Then switch to wall-times, compare `Test` against itself, and toggle the
"Show non-relevant results"/"Display raw data" check boxes to make sure it
hasn't changed drastically.
- E.g. `futures` was changed so it's just a facade for a bunch of
sub-crates, and the final crate time became very similar to `helloworld`,
which wasn't interesting.
- File a PR, including the two sets of timing measurements in the description.
## Remove a benchmark
- It makes it easier for reviewers if you split things into two commits.
- In the first commit just remove the old code.
- Do this with `git rm -r` on the directory.
- In the second commit do everything else.
- Remove the entry from `collector/compile-benchmarks/README.md`.
- `git grep` for occurrences of the old benchmark name (e.g. in
`.github/workflows/ci.yml` or `ci/check-*.sh`) and see if anything needs
changing... usually not.
- File a PR.
## Update a benchmark
- Do this in two steps.
- First add the new version of the benchmark. Compare the benchmarking time
of the two versions to make sure nothing outrageous has happened.

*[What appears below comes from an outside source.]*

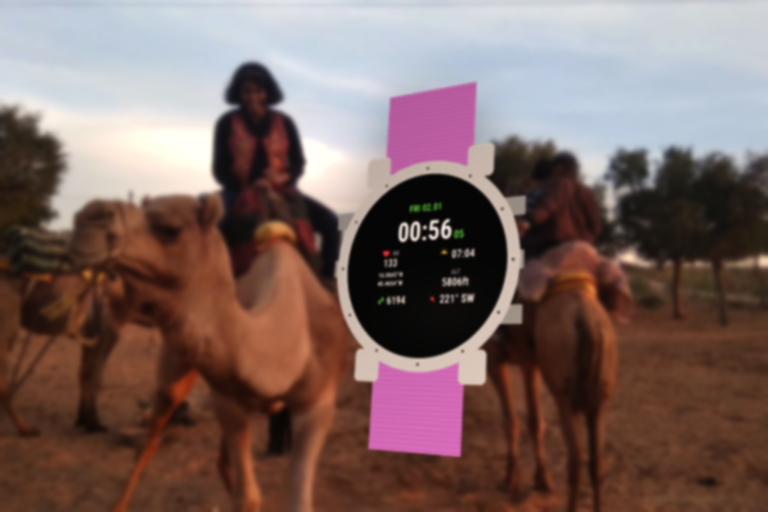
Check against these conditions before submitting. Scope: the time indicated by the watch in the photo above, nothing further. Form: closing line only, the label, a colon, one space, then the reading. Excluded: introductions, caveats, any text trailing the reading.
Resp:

Once the
PR is merged, make sure it's running correctly.
- Second, remove the old version of the benchmark.
Doing it in two steps ensures we have continuity of profiling coverage in the
case where something goes wrong.
- Compare the benchmarking time of the two versions.
- When adding the new version, for `perf-config.json` and the `N-*.patch`
files, use the corresponding files for the old version as a starting point.
# Benchmark update policy
## Background
rustc-perf is a "living benchmark suite" that is regularly changed. Some
benchmarks in rustc-perf are verbatim copies of third-party crates. We
periodically do a mass update of these benchmarks.

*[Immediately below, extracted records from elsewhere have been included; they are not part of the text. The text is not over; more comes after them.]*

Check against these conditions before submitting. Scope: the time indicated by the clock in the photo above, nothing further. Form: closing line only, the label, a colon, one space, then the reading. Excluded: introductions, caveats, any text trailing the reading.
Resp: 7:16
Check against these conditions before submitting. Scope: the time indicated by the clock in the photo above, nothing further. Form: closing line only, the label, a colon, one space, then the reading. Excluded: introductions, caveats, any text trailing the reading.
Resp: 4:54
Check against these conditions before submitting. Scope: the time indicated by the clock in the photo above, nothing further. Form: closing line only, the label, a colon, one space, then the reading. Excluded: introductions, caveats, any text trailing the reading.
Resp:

Benefits of this approach:
- We ensure we are measuring compilation of the crates most people are using.
This is most relevant for popular crates.

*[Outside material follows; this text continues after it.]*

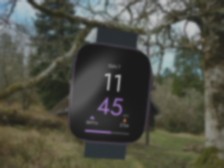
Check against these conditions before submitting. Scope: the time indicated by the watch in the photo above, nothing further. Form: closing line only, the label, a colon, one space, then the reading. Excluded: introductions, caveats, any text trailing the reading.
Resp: 11:45
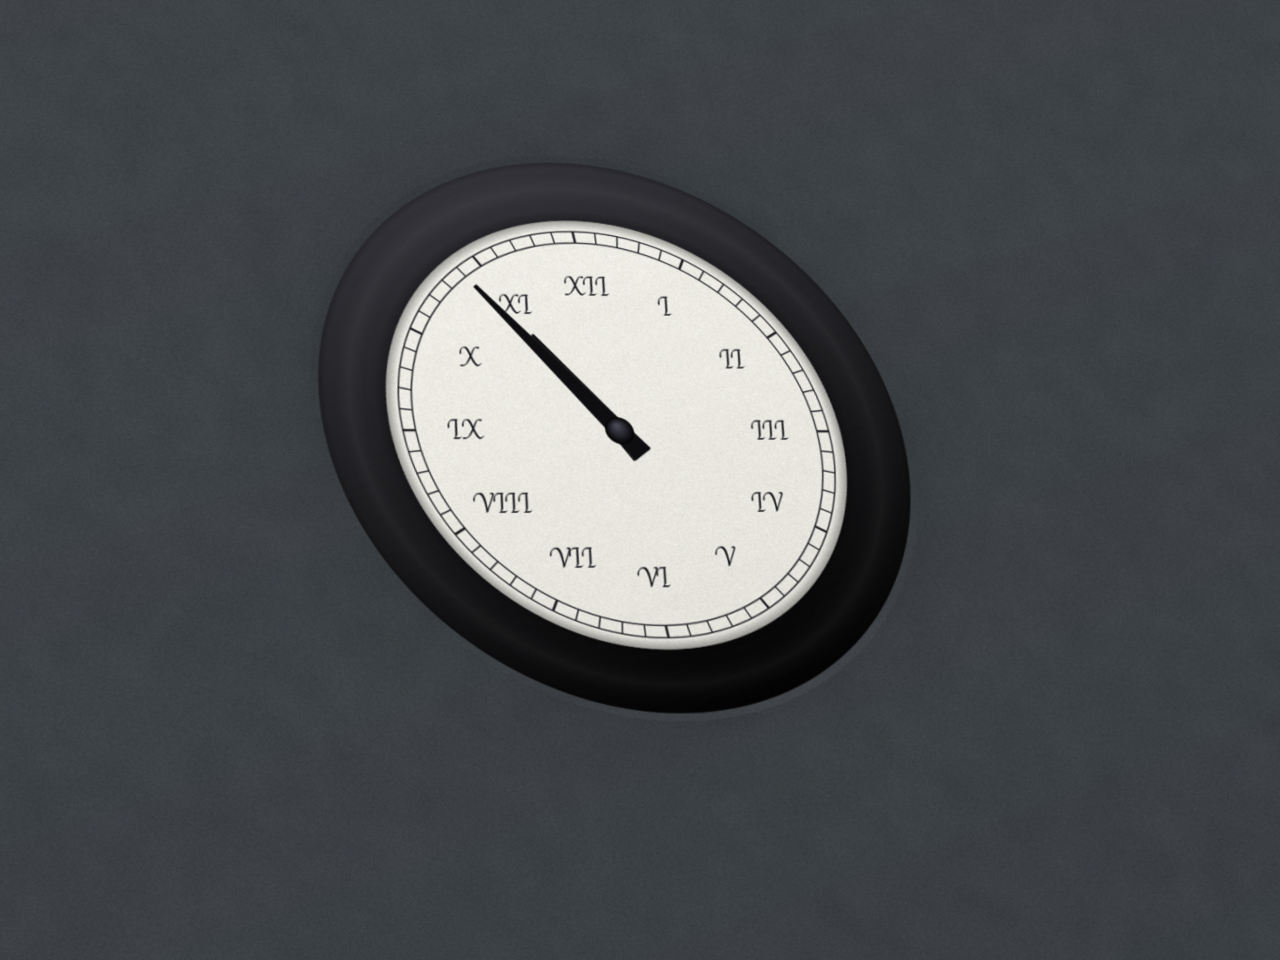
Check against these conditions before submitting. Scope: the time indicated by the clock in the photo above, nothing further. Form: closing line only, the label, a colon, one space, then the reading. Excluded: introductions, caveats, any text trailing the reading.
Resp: 10:54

- We get coverage of newer language features.
Costs of this approach:
- It takes time and effort.
- We lose some data continuity.
- But the stable set of benchmarks used for the dashboard are not affected,
and they provide the greatest continuity.
- If the code hasn't changed much, it won't have much effect.
## Update policy
- The third-party crates should be updated every three years. This is a
reasonable refresh period that is neither too short or too long. It happens
to match the Rust edition cycle, but this is just coincidence.
- All third-party crates that have had at least one new release should be
updated, even if not much code has changed. This avoids having to make
decisions about whether a crate has changed enough.
- When doing this mass update, there may be some benchmarks that are deemed no
longer interesting and removed. For example, in the 2022 update we found that
the `futures` crate was no longer interesting because all the functionality
had been split into sub-crates that rustc-perf doesn't measure. Likewise,
there may be some new benchmarks that are added.
- New versions should be added before old versions are removed, to ensure
continuity of profiling coverage.
- The ad hoc addition and removal of individual benchmarks can continue
independently of this update cycle, as per the judgment of the rustc-perf
maintainers.
History:
- The first mass update of third-party crates occurred in [March/April
2022](https://hackmd.io/d9uE7qgtTWKDLivy0uoVQw).